Dataset entries:
::::
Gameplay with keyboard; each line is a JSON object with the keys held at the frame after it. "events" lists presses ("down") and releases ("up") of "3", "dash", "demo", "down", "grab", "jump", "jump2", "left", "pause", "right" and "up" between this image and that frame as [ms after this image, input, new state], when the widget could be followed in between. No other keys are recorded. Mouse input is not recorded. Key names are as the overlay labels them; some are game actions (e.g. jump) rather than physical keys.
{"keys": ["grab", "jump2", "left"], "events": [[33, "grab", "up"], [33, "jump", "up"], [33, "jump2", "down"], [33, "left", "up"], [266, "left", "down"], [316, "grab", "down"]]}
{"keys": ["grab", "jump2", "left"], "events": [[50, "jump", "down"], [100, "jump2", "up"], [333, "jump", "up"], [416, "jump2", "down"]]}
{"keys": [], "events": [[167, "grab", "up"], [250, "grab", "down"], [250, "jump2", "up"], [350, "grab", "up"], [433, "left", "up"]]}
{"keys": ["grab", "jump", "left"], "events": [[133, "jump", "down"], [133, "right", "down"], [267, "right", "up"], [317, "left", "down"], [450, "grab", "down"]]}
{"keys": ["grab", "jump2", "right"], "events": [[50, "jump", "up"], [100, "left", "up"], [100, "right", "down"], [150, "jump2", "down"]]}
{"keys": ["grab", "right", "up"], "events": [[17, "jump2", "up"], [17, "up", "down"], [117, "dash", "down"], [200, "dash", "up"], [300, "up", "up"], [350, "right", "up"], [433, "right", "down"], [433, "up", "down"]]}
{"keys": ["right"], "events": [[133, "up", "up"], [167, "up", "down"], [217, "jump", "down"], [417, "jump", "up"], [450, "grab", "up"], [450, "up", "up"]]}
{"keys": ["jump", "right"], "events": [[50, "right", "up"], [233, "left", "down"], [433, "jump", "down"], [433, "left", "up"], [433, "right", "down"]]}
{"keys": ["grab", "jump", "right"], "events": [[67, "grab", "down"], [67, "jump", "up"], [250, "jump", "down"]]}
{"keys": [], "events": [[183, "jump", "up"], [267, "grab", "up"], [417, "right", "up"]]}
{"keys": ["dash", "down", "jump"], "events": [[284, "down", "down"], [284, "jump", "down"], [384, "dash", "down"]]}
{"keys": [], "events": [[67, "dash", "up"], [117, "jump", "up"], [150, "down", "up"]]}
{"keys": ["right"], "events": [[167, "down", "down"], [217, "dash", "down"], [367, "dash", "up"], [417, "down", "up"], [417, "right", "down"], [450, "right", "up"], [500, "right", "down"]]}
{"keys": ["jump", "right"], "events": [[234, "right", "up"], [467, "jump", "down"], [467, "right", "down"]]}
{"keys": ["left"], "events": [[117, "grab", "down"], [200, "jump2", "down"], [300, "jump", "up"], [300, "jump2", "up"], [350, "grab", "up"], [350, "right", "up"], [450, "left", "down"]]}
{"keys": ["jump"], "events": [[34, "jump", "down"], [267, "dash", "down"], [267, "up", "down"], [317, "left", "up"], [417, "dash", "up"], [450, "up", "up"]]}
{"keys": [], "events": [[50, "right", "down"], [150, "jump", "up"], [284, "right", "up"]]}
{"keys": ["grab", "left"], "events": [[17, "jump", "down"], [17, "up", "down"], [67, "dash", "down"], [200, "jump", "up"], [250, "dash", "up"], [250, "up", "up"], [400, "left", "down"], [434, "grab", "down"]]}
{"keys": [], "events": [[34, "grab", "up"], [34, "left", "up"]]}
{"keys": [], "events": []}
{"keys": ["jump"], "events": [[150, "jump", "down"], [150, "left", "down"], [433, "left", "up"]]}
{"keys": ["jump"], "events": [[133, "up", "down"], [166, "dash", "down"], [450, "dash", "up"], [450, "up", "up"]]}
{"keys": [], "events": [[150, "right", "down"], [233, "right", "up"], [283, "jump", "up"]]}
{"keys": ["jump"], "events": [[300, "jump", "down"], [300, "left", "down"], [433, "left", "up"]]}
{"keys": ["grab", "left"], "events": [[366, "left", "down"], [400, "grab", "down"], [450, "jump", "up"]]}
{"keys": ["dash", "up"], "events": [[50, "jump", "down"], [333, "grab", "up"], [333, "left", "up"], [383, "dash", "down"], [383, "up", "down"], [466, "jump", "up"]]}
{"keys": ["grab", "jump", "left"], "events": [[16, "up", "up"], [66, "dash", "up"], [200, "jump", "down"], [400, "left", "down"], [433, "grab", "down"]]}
::::
▶ Exercise directions:
In full and without alteration, repeat the records.

▶ Exercise solution:
Gameplay with keyboard; each line is a JSON object with the keys held at the frame after it. "events" lists presses ("down") and releases ("up") of "3", "dash", "demo", "down", "grab", "jump", "jump2", "left", "pause", "right" and "up" between this image and that frame as [ms after this image, input, new state], when the widget could be followed in between. No other keys are recorded. Mouse input is not recorded. Key names are as the overlay labels them; some are game actions (e.g. jump) rather than physical keys.
{"keys": ["grab", "jump2", "left"], "events": [[33, "grab", "up"], [33, "jump", "up"], [33, "jump2", "down"], [33, "left", "up"], [266, "left", "down"], [316, "grab", "down"]]}
{"keys": ["grab", "jump2", "left"], "events": [[50, "jump", "down"], [100, "jump2", "up"], [333, "jump", "up"], [416, "jump2", "down"]]}
{"keys": [], "events": [[167, "grab", "up"], [250, "grab", "down"], [250, "jump2", "up"], [350, "grab", "up"], [433, "left", "up"]]}
{"keys": ["grab", "jump", "left"], "events": [[133, "jump", "down"], [133, "right", "down"], [267, "right", "up"], [317, "left", "down"], [450, "grab", "down"]]}
{"keys": ["grab", "jump2", "right"], "events": [[50, "jump", "up"], [100, "left", "up"], [100, "right", "down"], [150, "jump2", "down"]]}
{"keys": ["grab", "right", "up"], "events": [[17, "jump2", "up"], [17, "up", "down"], [117, "dash", "down"], [200, "dash", "up"], [300, "up", "up"], [350, "right", "up"], [433, "right", "down"], [433, "up", "down"]]}
{"keys": ["right"], "events": [[133, "up", "up"], [167, "up", "down"], [217, "jump", "down"], [417, "jump", "up"], [450, "grab", "up"], [450, "up", "up"]]}
{"keys": ["jump", "right"], "events": [[50, "right", "up"], [233, "left", "down"], [433, "jump", "down"], [433, "left", "up"], [433, "right", "down"]]}
{"keys": ["grab", "jump", "right"], "events": [[67, "grab", "down"], [67, "jump", "up"], [250, "jump", "down"]]}
{"keys": [], "events": [[183, "jump", "up"], [267, "grab", "up"], [417, "right", "up"]]}
{"keys": ["dash", "down", "jump"], "events": [[284, "down", "down"], [284, "jump", "down"], [384, "dash", "down"]]}
{"keys": [], "events": [[67, "dash", "up"], [117, "jump", "up"], [150, "down", "up"]]}
{"keys": ["right"], "events": [[167, "down", "down"], [217, "dash", "down"], [367, "dash", "up"], [417, "down", "up"], [417, "right", "down"], [450, "right", "up"], [500, "right", "down"]]}
{"keys": ["jump", "right"], "events": [[234, "right", "up"], [467, "jump", "down"], [467, "right", "down"]]}
{"keys": ["left"], "events": [[117, "grab", "down"], [200, "jump2", "down"], [300, "jump", "up"], [300, "jump2", "up"], [350, "grab", "up"], [350, "right", "up"], [450, "left", "down"]]}
{"keys": ["jump"], "events": [[34, "jump", "down"], [267, "dash", "down"], [267, "up", "down"], [317, "left", "up"], [417, "dash", "up"], [450, "up", "up"]]}
{"keys": [], "events": [[50, "right", "down"], [150, "jump", "up"], [284, "right", "up"]]}
{"keys": ["grab", "left"], "events": [[17, "jump", "down"], [17, "up", "down"], [67, "dash", "down"], [200, "jump", "up"], [250, "dash", "up"], [250, "up", "up"], [400, "left", "down"], [434, "grab", "down"]]}
{"keys": [], "events": [[34, "grab", "up"], [34, "left", "up"]]}
{"keys": [], "events": []}
{"keys": ["jump"], "events": [[150, "jump", "down"], [150, "left", "down"], [433, "left", "up"]]}
{"keys": ["jump"], "events": [[133, "up", "down"], [166, "dash", "down"], [450, "dash", "up"], [450, "up", "up"]]}
{"keys": [], "events": [[150, "right", "down"], [233, "right", "up"], [283, "jump", "up"]]}
{"keys": ["jump"], "events": [[300, "jump", "down"], [300, "left", "down"], [433, "left", "up"]]}
{"keys": ["grab", "left"], "events": [[366, "left", "down"], [400, "grab", "down"], [450, "jump", "up"]]}
{"keys": ["dash", "up"], "events": [[50, "jump", "down"], [333, "grab", "up"], [333, "left", "up"], [383, "dash", "down"], [383, "up", "down"], [466, "jump", "up"]]}
{"keys": ["grab", "jump", "left"], "events": [[16, "up", "up"], [66, "dash", "up"], [200, "jump", "down"], [400, "left", "down"], [433, "grab", "down"]]}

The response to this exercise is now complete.